A Guide to Information on Greenhouse Gases and Ozone Depletion
Published July 1988 through June 1999



Item #d92feb67

Three groups compiling global surface temperature records--the Goddard Institute for Space Studies, NOAA's Climate Analysis Center, and the U.K. Meteorological Office (with the University of East Anglia)--all have found 1991 to be the second warmest year on record. The warmest year was 1990, while 1988 is third. Were it not for the eruption of Mount Pinatubo in June, 1991 might have been warmer. Pinatubo added particles to the stratosphere that should cool the globe by an estimated 0.5 degrees centigrade for over a year, an amount equal to all the warming of the past 100 years. (Science, p. 281, Jan. 17, 1992; Global Environ. Change Rep., pp. 5-6, Jan. 17.)

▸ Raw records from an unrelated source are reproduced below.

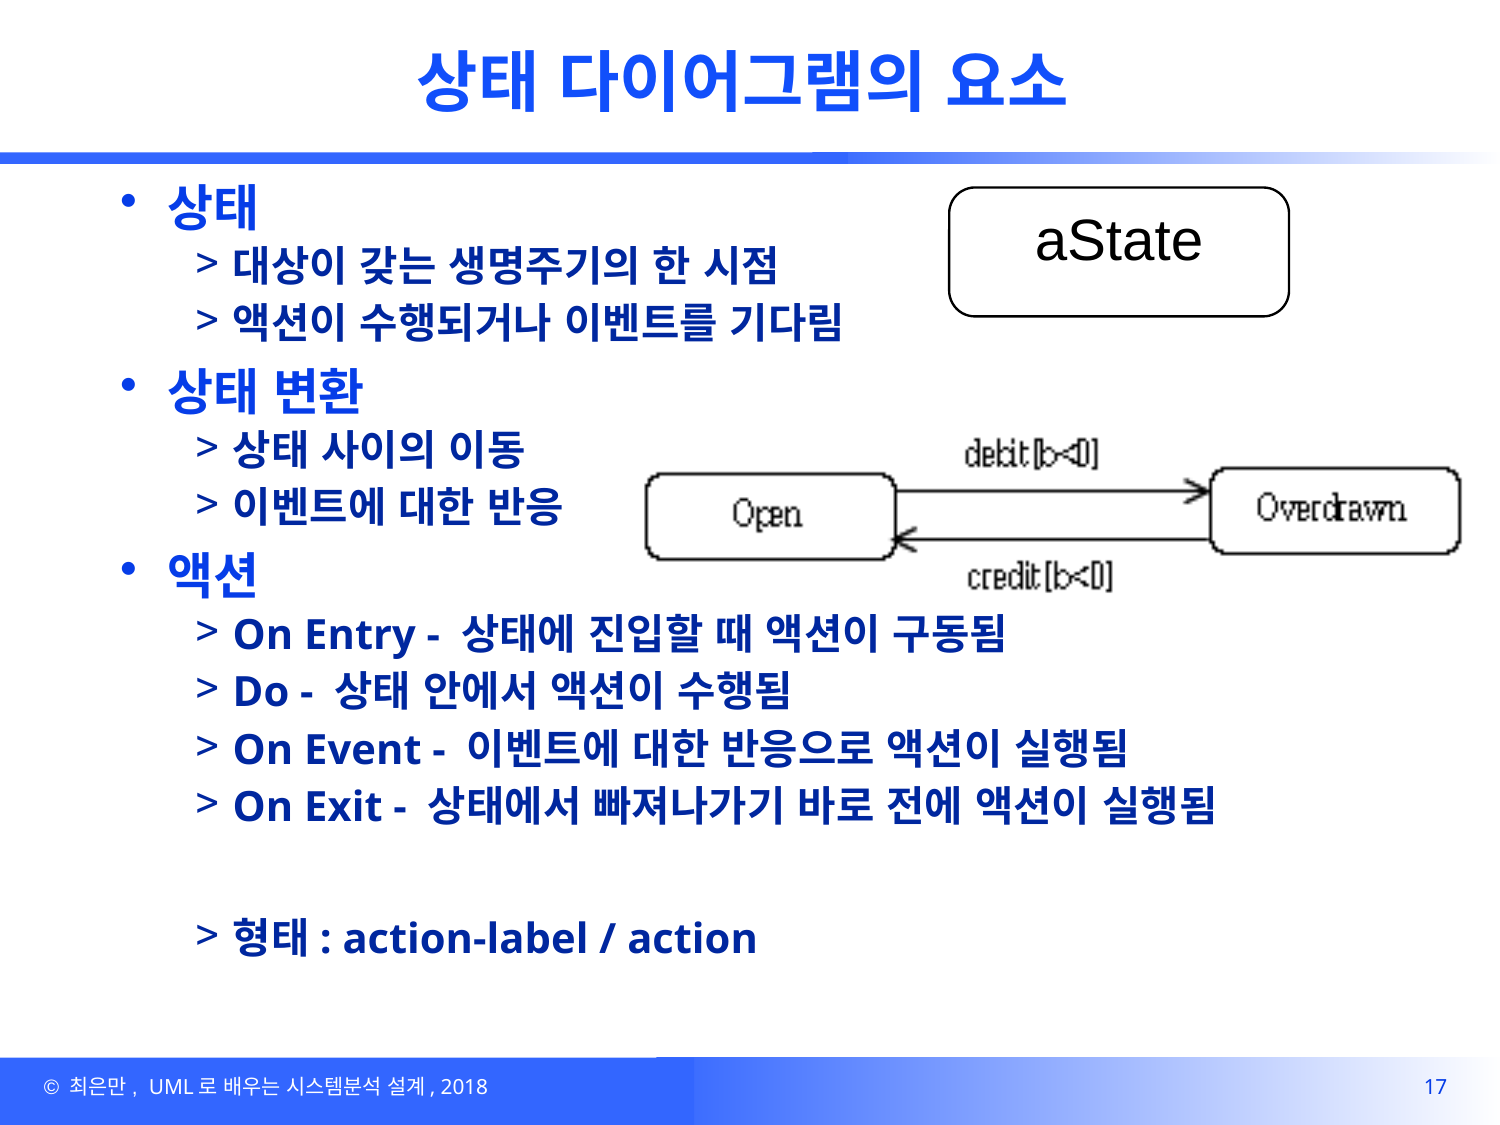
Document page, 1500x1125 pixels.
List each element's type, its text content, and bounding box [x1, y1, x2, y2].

text_box [0, 0, 1500, 75]
title 상태 다이어그램의 요소 [105, 75, 1381, 136]
list 상태 대상이 갖는 생명주기의 한 시점 액션이 수행되거나 이벤트를 기다림 상태 변환 상태 사이의 이동 이벤트에 대한 반응 액션 On Entry - 상태에 진입할 때 액션이 구동됨 Do - 상태 안에서 액션이 수행됨 On Event - 이벤트에 대한 반응으로 액션이 실행됨 On Exit - 상태에서 빠져나가기 바로 전에 액션이 실행됨 형태: action-label / action [105, 175, 1388, 1050]
picture [643, 425, 1465, 614]
text_box aState [949, 187, 1290, 317]
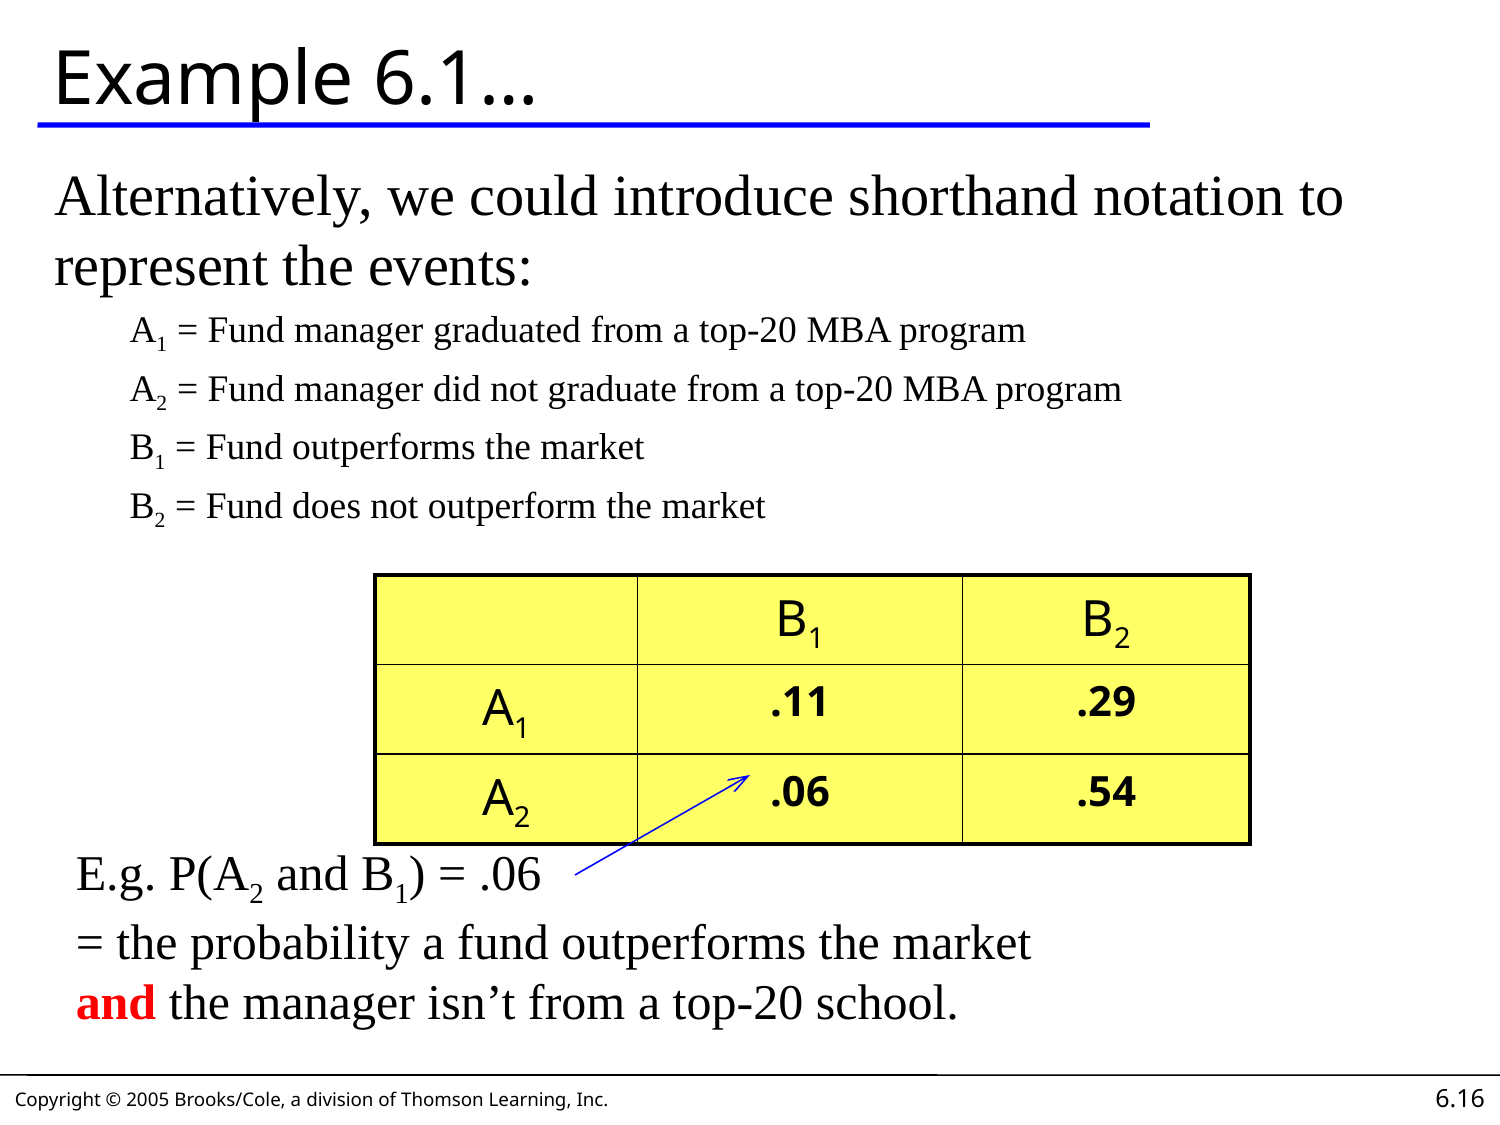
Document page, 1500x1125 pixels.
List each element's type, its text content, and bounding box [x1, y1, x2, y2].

table_header B2 [963, 577, 1248, 664]
table_cell A1 [377, 665, 637, 753]
text_box [574, 774, 751, 876]
table_header [377, 577, 637, 664]
title Example 6.1… [37, 24, 1476, 126]
table_cell A2 [377, 755, 637, 833]
table_cell .06 [638, 755, 962, 833]
list Alternatively, we could introduce shorthand notation to represent the events: A1 = Fund manager graduated from a top-20 MBA program A2 = Fund manager did not graduate from a top-20 MBA program B1 = Fund outperforms the market B2 = Fund does not outperform the market [39, 149, 1500, 1051]
table_cell .11 [638, 665, 962, 753]
table_cell .54 [963, 755, 1248, 842]
table_cell .29 [963, 665, 1248, 753]
slide_number 6.16 [1187, 1074, 1500, 1125]
table_header B1 [638, 577, 962, 664]
text_box E.g. P(A2 and B1) = .06 = the probability a fund outperforms the market and the manager isn’t from a top-20 school. [61, 833, 1048, 1037]
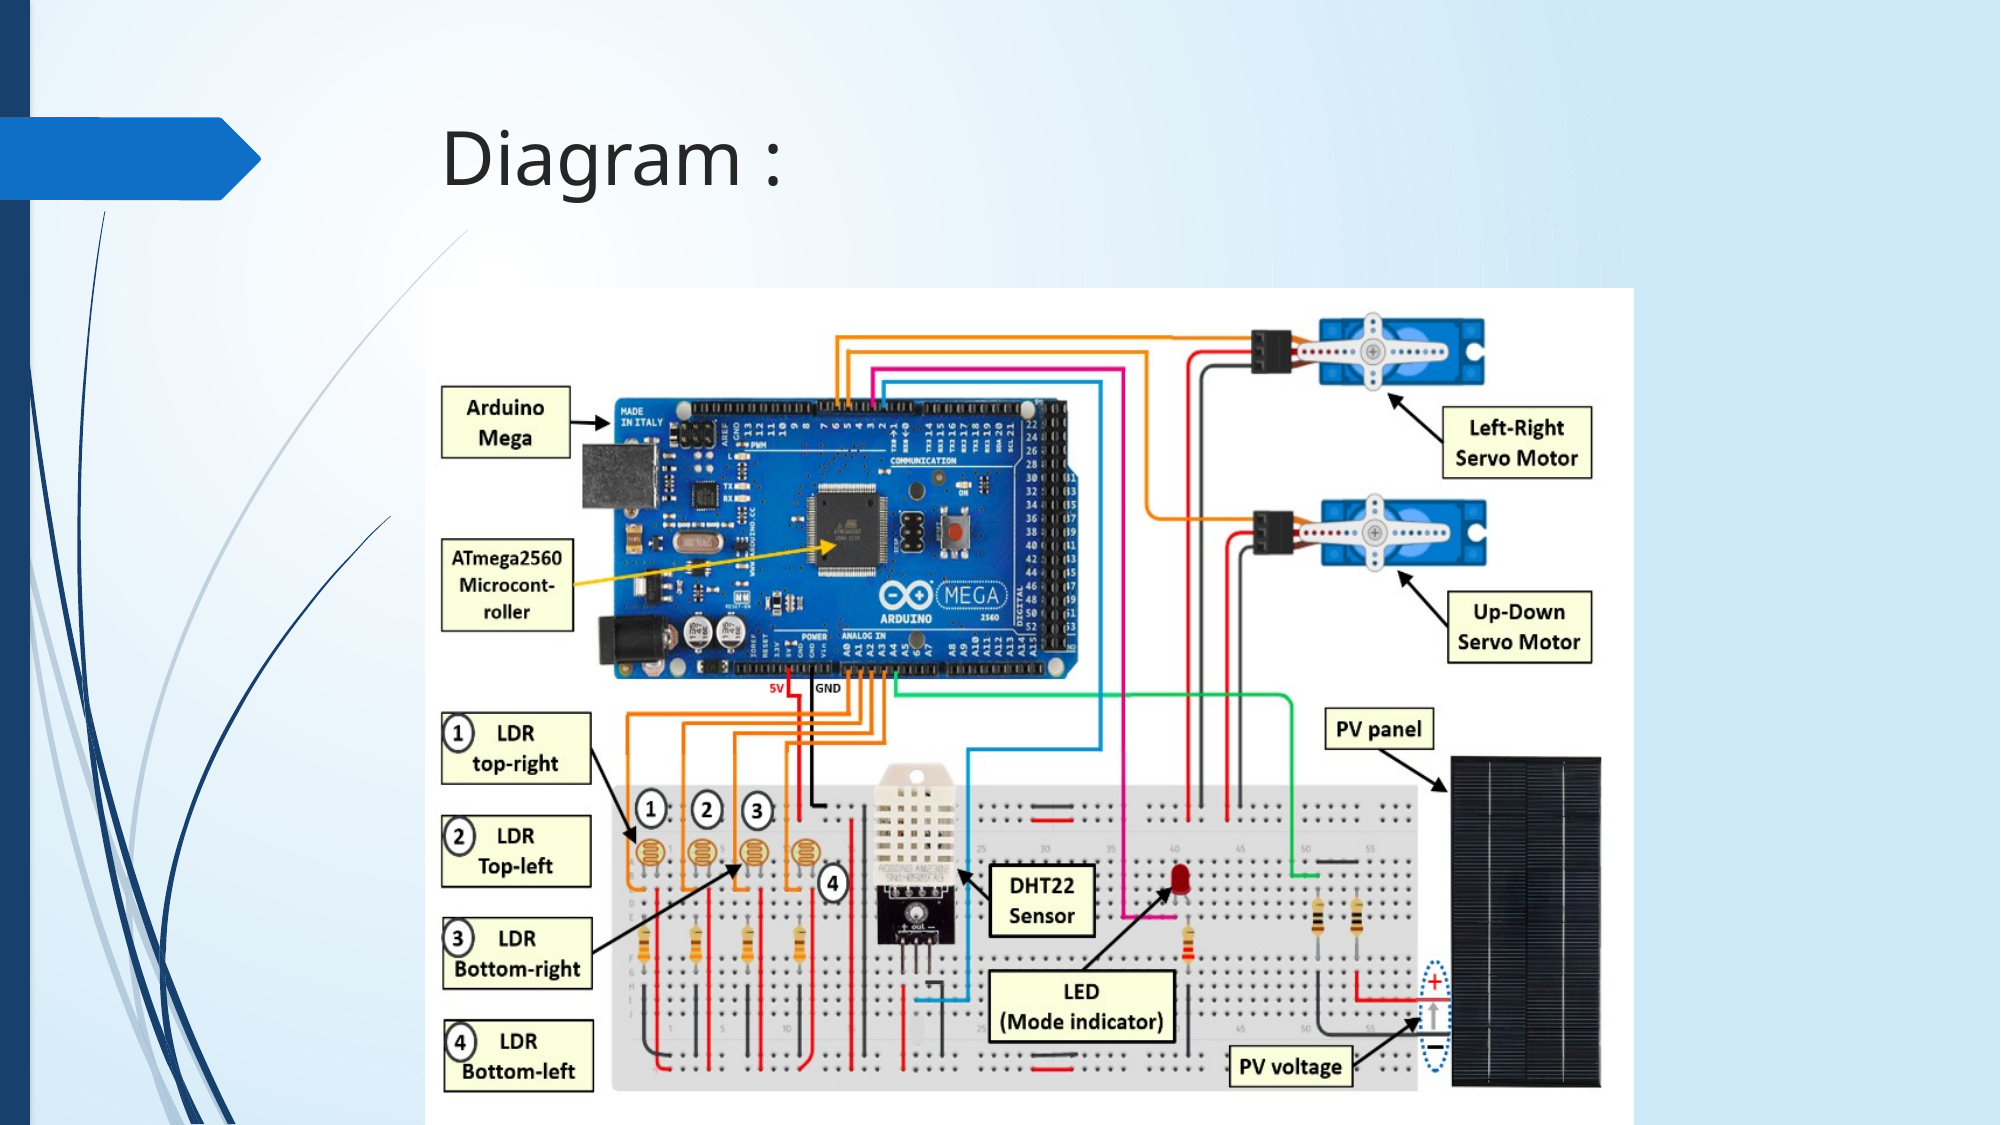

James Hansen of the Goddard Institute pointed out that injection of particles provides a good test of global climate models, which should be able to represent the cooling influence of Pinatubo. At December's American Geophysical Union meeting in San Francisco, he said the main effect of the cooling will be to delay by several years the time when global warming from greenhouse gases becomes evident (New York Times, p. C4, Dec. 24, 1991). Details of the timing and extent of the cooling are discussed in "Pinatubo Cooling Will Test Greenhouse Models," New Scientist, p. 20, Jan. 11.